» MATERIAL ERKUNDEN:
- 1) Gib den Abschnitt aus dem Textauszug wortgetreu wieder, beginnend bei den Worten „Nach der Veranstaltung“ und endend nach den Worten „Manipulation des Geistes...“.
- 2) Nenne die Zahl der Teilnehmer, die laut dem Textauszug zu der Veranstaltung kamen.

── TEXTAUSZUG ──

Nach der Veranstaltung sagte Cheminade, er sehe besonders drei Gründe für Optimismus: 1. daß (trotz eines gleichzeitigen nationalen Sportereignisses) 350 Teilnehmer kamen, 2. daß der Großteil davon die Konferenz von Anfang bis Ende aufmerksam verfolgte, und 3. die sehr gute Qualität der zahllosen Fragen und große Zahl derjenigen, die sich als freiwillige Helfer meldeten.

Eine Kriegserklärung

Cheminade eröffnete seine Rede mit einer Kriegserklärung an das Finanzempire:

„Ich werde mit einigen harten Worten beginnen: Wir befinden uns im Krieg. Man sieht ihn nicht, aber dieser Krieg ist erklärt, hinterhältig und zerstörerisch. Ein Konglomerat von Finanzinteressen, das aus der Londoner City und der Wallstreet operiert, beherrscht die heutige Welt. Das Gesetz, dem sie folgen, ist der kurzfristige Profit, Besitz, Gier, soziale Zerstörung und Manipulation des Geistes...

───
── GEZEIGTE EINTRÄGE ──

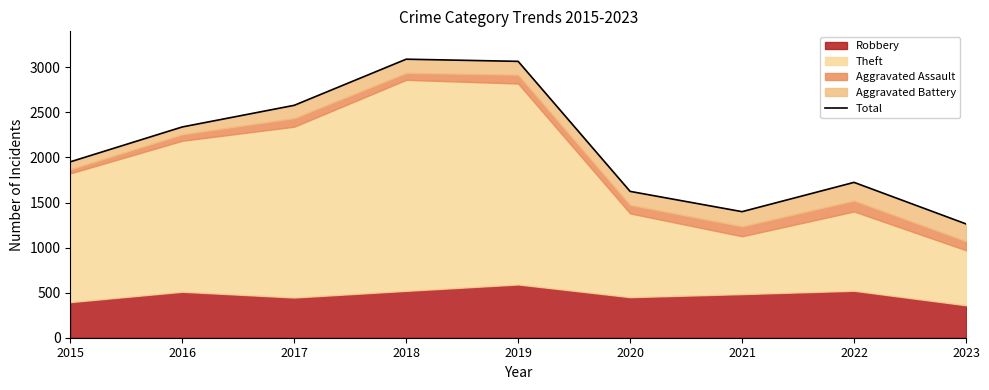

Rank the categories by value from highest to lowest.

2018, 2019, 2017, 2016, 2015, 2022, 2020, 2021, 2023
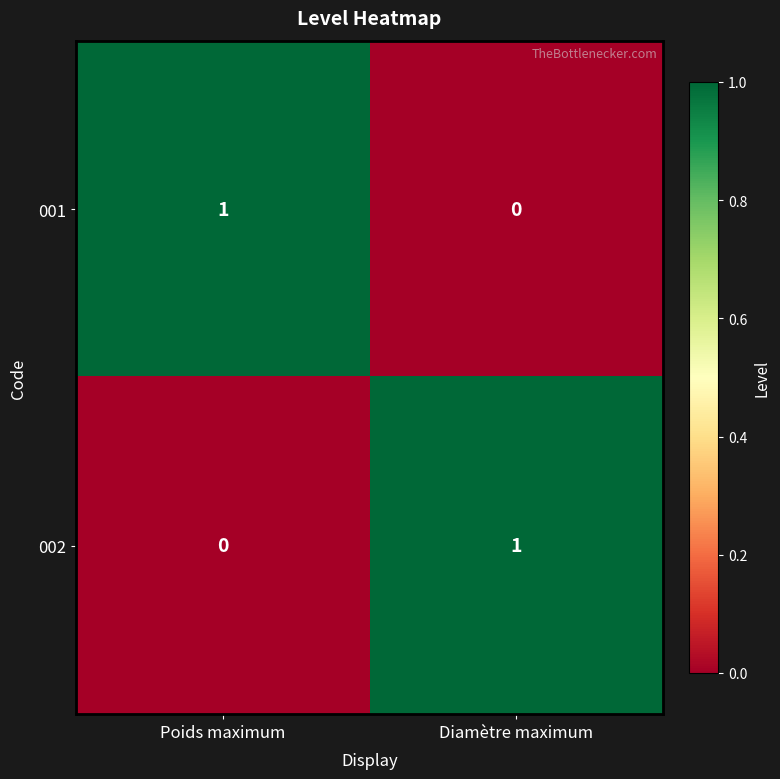

How many data points does each series have?

2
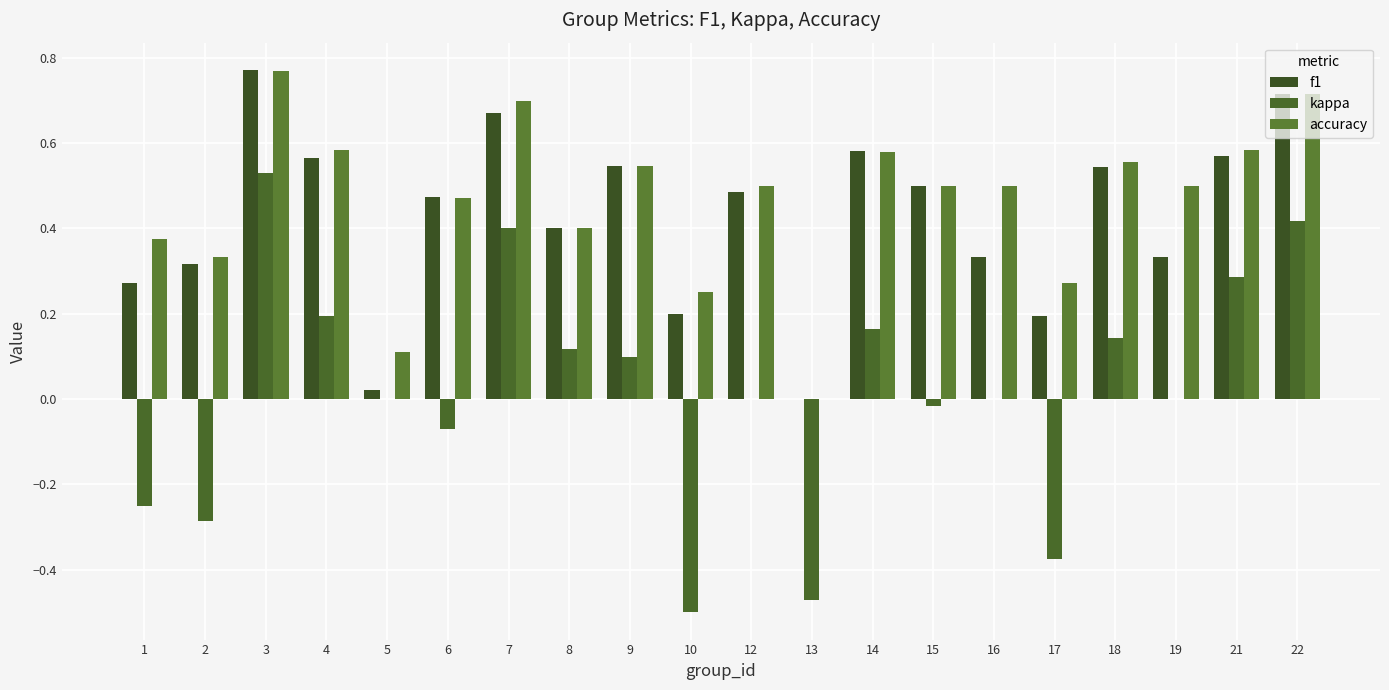

Which label corresponds to the smallest value in the chart?

10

───

» ANTWORTEN NACH NUMMER:
- 1)
Nach der Veranstaltung sagte Cheminade, er sehe besonders drei Gründe für Optimismus: 1. daß (trotz eines gleichzeitigen nationalen Sportereignisses) 350 Teilnehmer kamen, 2. daß der Großteil davon die Konferenz von Anfang bis Ende aufmerksam verfolgte, und 3. die sehr gute Qualität der zahllosen Fragen und große Zahl derjenigen, die sich als freiwillige Helfer meldeten.

Eine Kriegserklärung

Cheminade eröffnete seine Rede mit einer Kriegserklärung an das Finanzempire:

„Ich werde mit einigen harten Worten beginnen: Wir befinden uns im Krieg. Man sieht ihn nicht, aber dieser Krieg ist erklärt, hinterhältig und zerstörerisch. Ein Konglomerat von Finanzinteressen, das aus der Londoner City und der Wallstreet operiert, beherrscht die heutige Welt. Das Gesetz, dem sie folgen, ist der kurzfristige Profit, Besitz, Gier, soziale Zerstörung und Manipulation des Geistes...

- 2) 350 Teilnehmer.